Stored data:
• • •
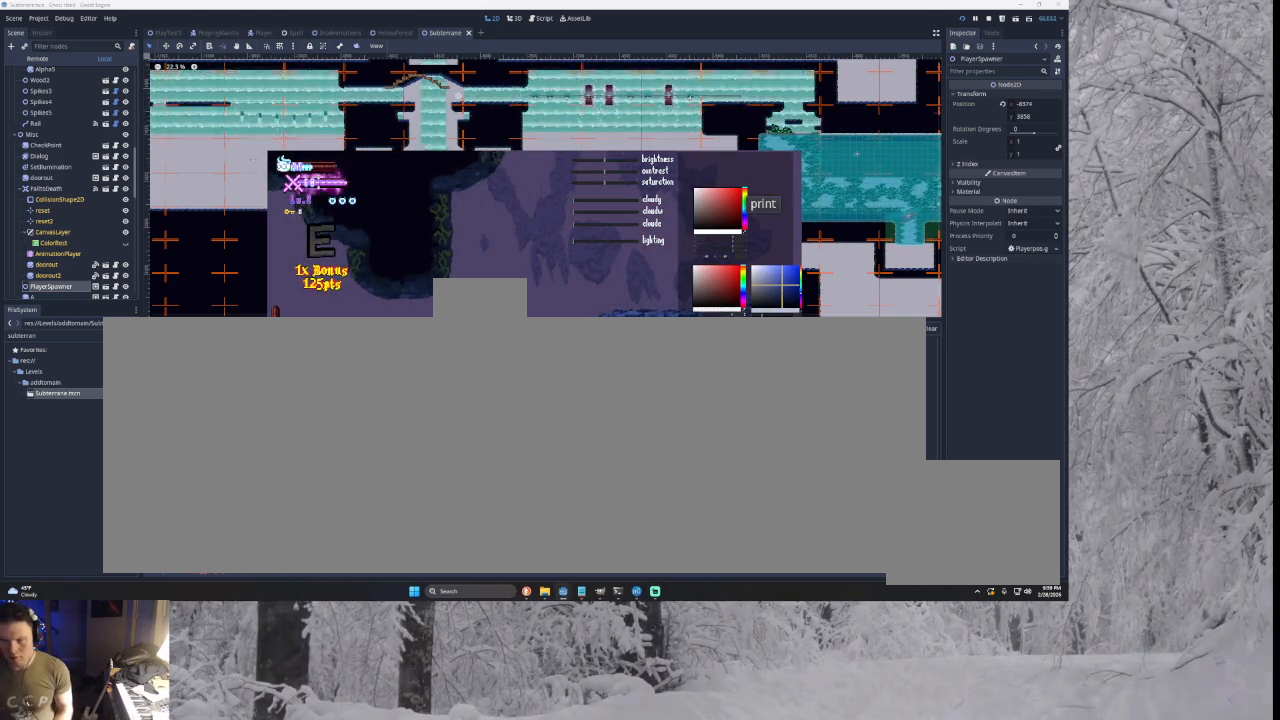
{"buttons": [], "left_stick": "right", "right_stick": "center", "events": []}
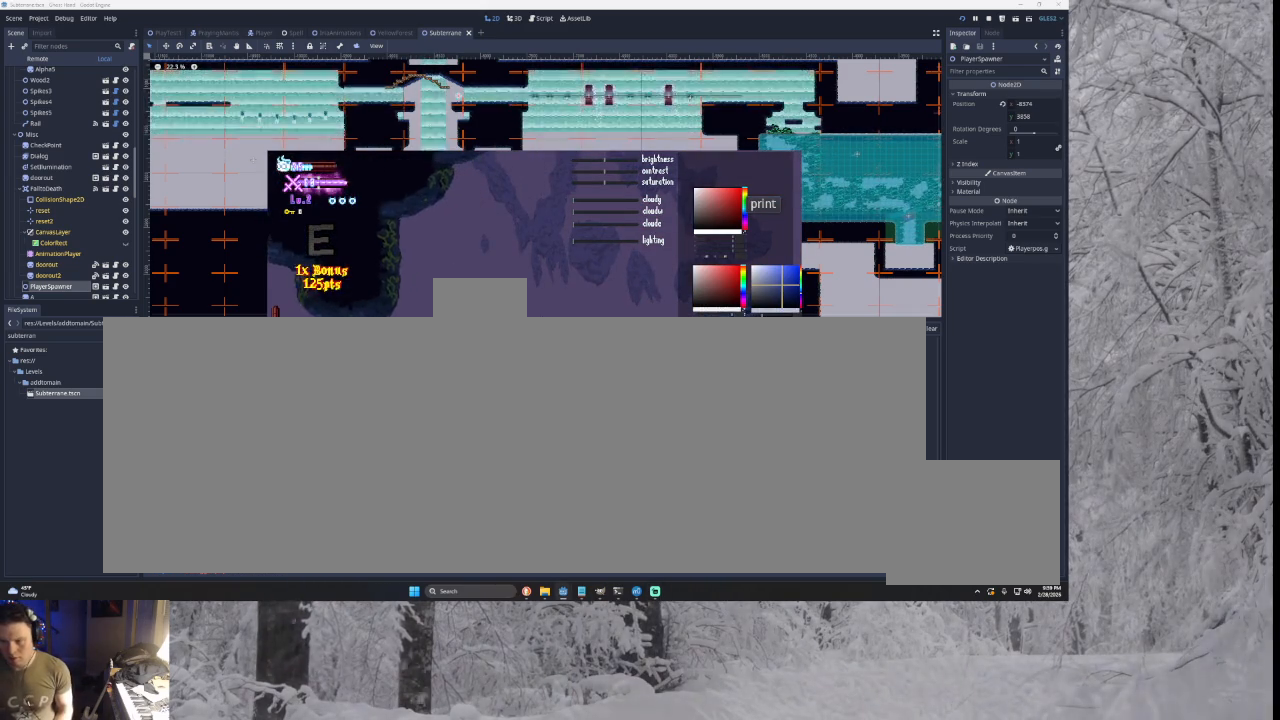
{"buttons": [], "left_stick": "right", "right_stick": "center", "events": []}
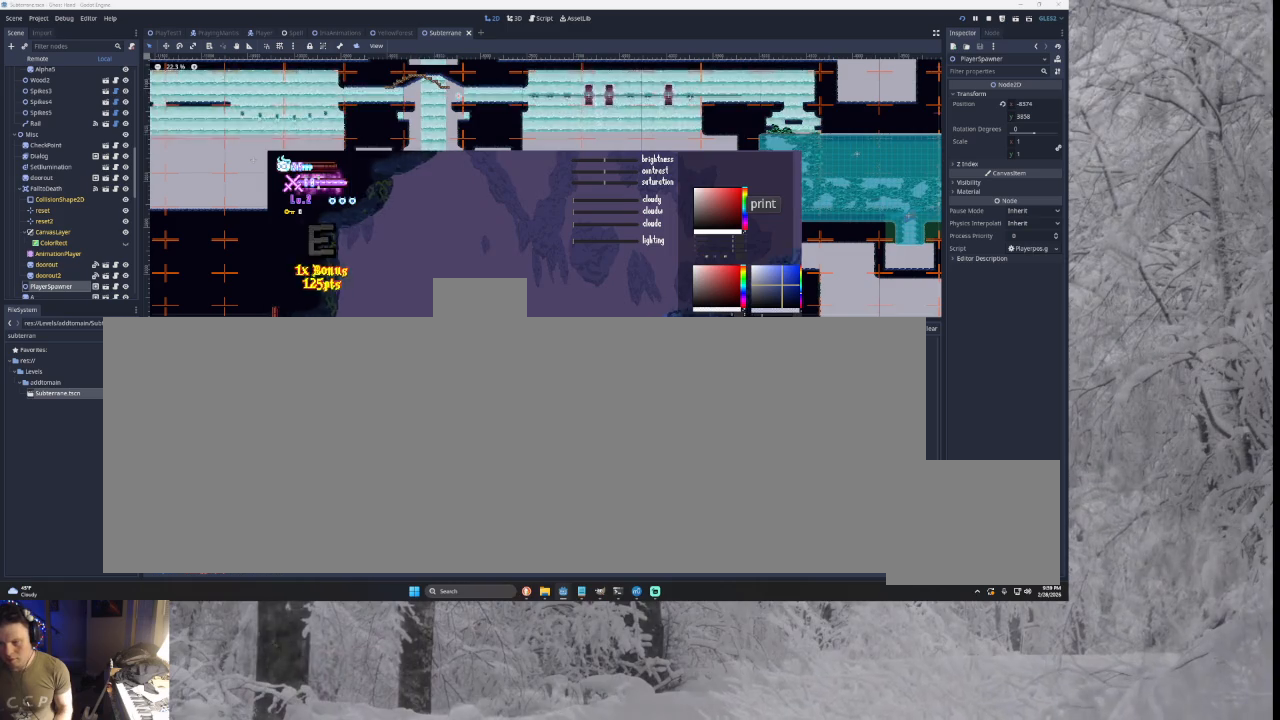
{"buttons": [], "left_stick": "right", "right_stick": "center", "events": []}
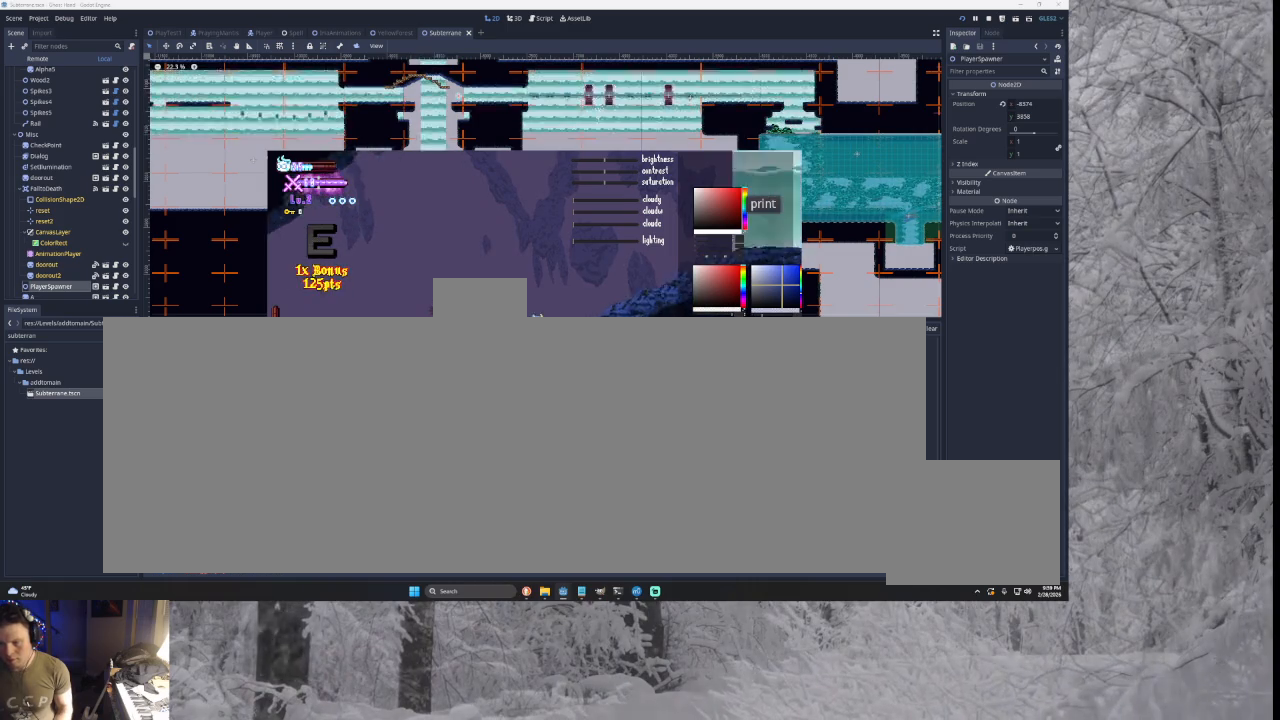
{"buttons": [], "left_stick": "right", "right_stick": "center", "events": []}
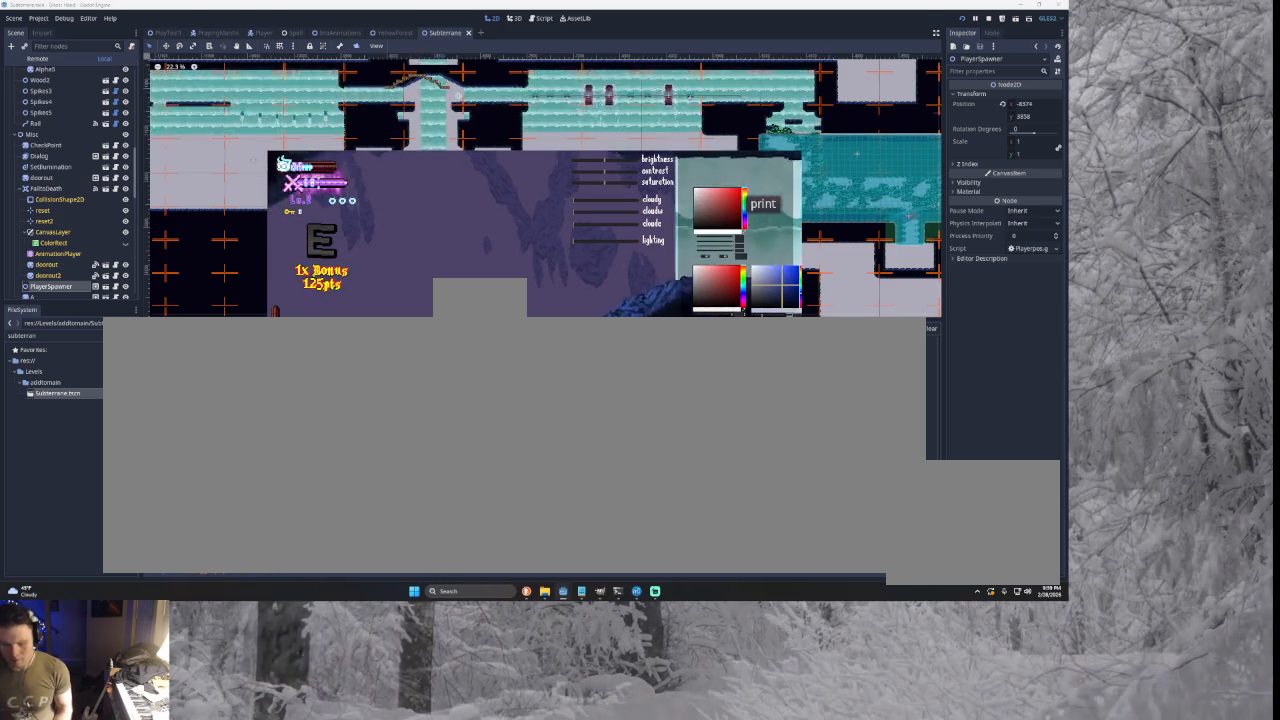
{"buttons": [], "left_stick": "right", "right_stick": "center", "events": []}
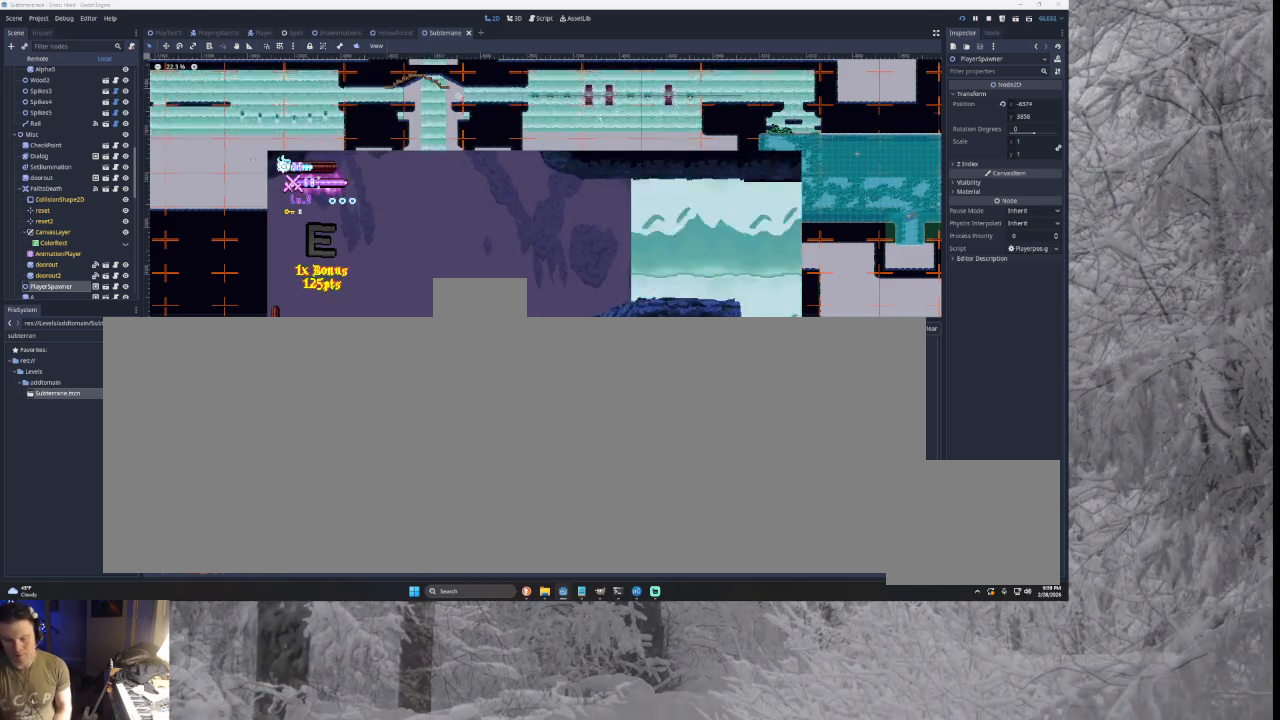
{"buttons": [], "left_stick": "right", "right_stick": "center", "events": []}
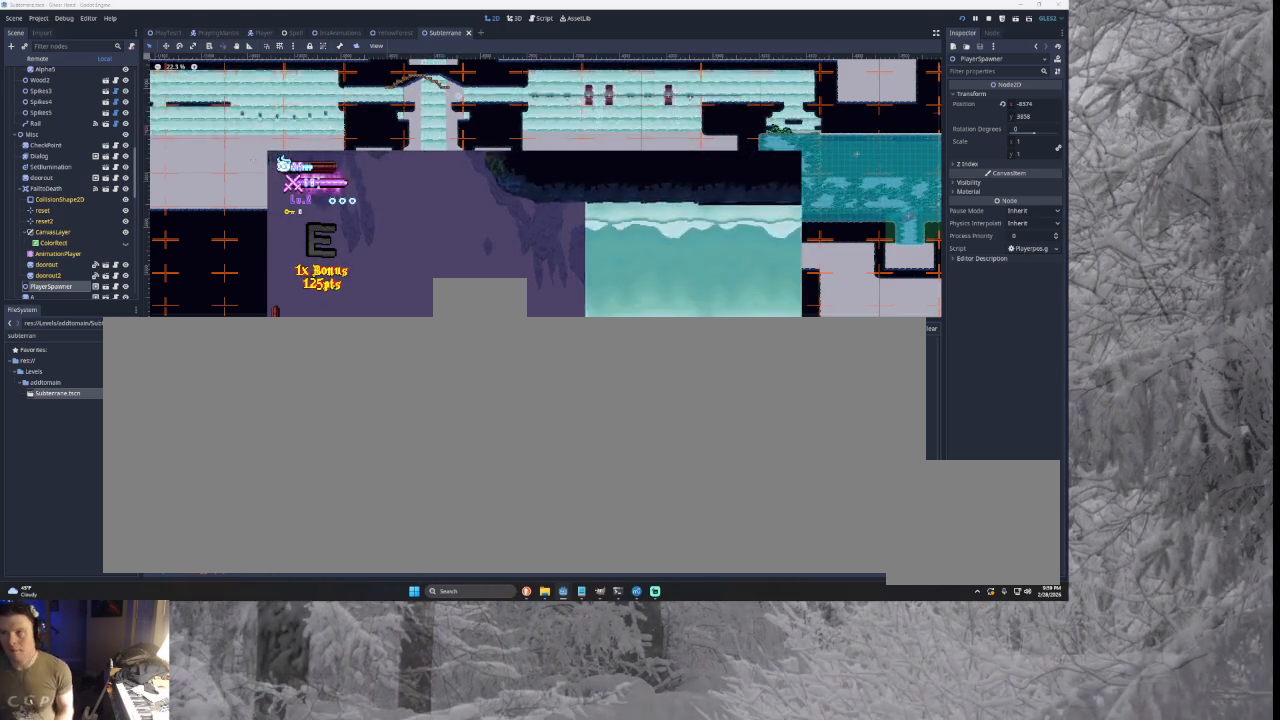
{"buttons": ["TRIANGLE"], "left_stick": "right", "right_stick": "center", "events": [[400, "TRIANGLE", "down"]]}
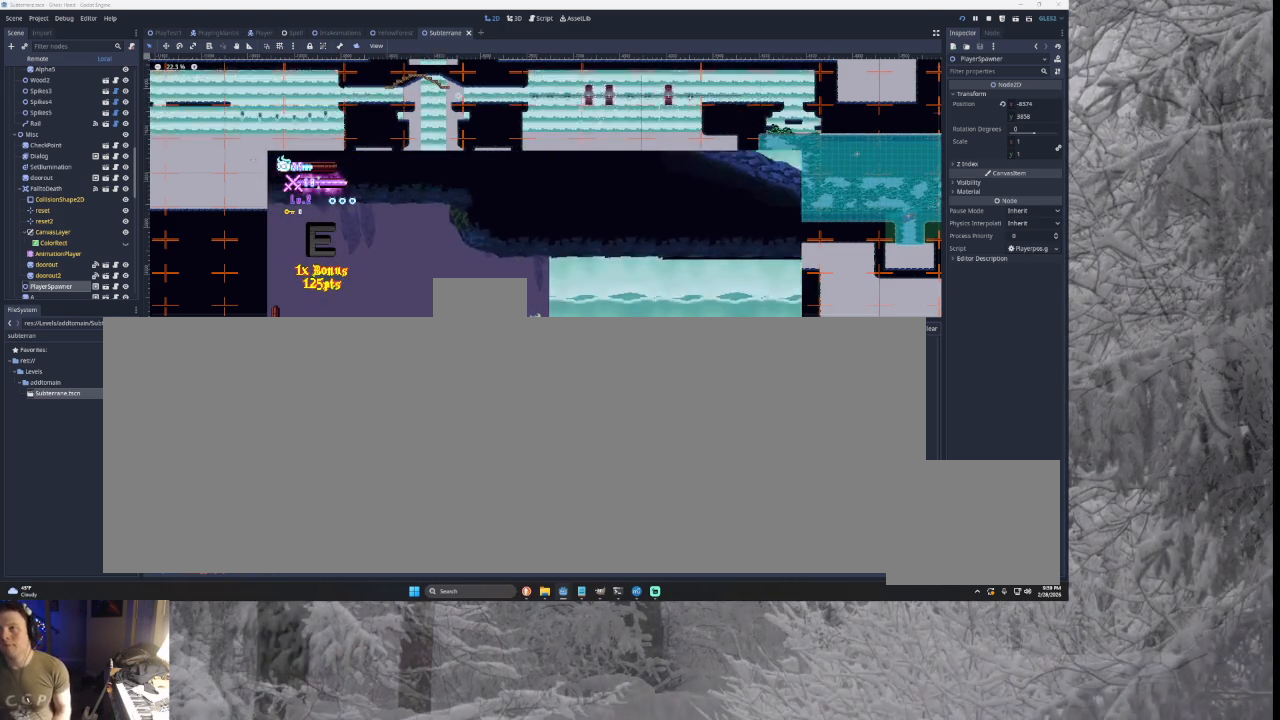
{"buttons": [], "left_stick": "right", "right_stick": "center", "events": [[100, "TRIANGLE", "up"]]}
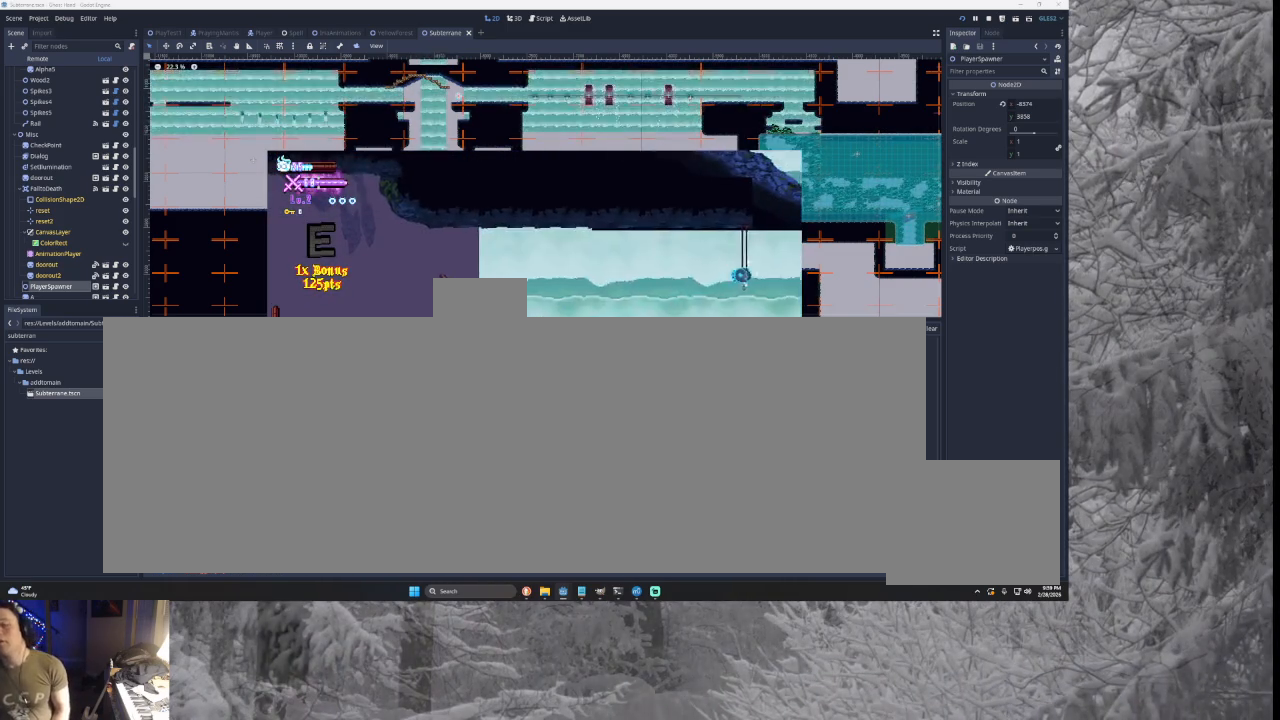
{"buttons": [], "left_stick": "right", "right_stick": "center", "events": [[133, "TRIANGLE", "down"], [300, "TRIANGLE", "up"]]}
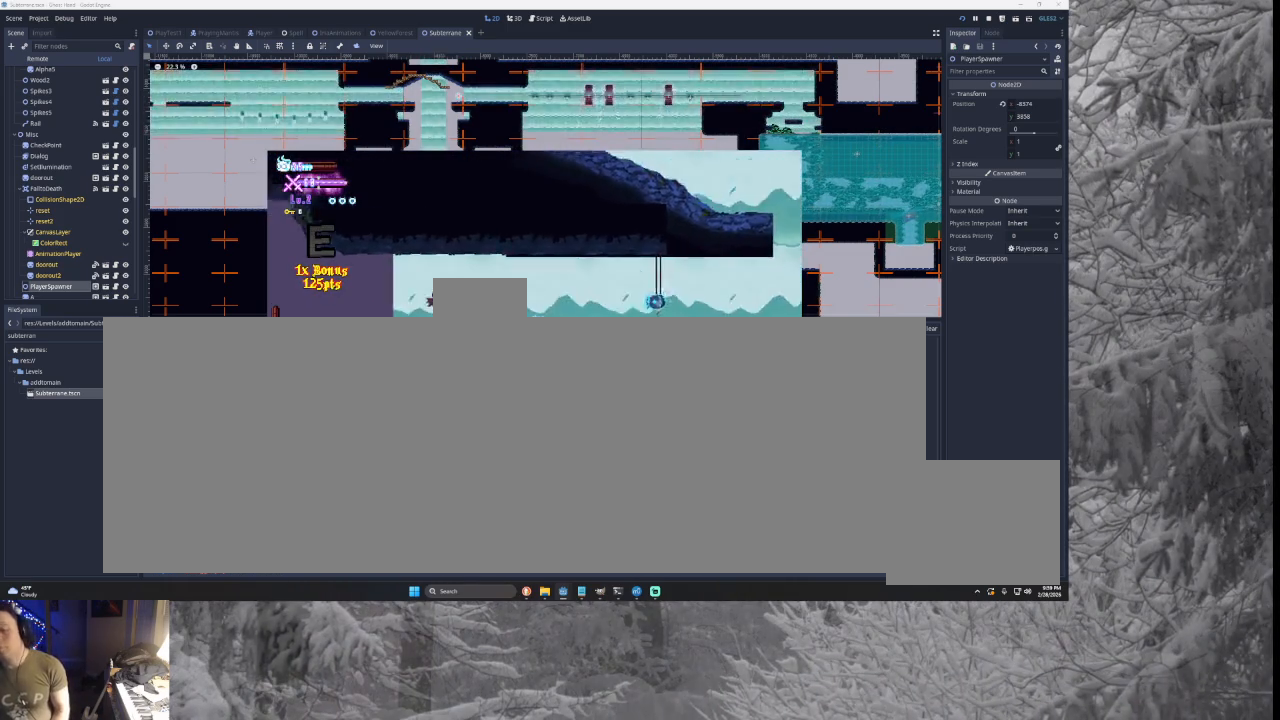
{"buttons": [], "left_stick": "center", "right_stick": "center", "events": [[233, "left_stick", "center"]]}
• • •
Return each line of the data where the word "TRIANGLE" appears.

## Answer to the problem
{"buttons": ["TRIANGLE"], "left_stick": "right", "right_stick": "center", "events": [[400, "TRIANGLE", "down"]]}
{"buttons": [], "left_stick": "right", "right_stick": "center", "events": [[100, "TRIANGLE", "up"]]}
{"buttons": [], "left_stick": "right", "right_stick": "center", "events": [[133, "TRIANGLE", "down"], [300, "TRIANGLE", "up"]]}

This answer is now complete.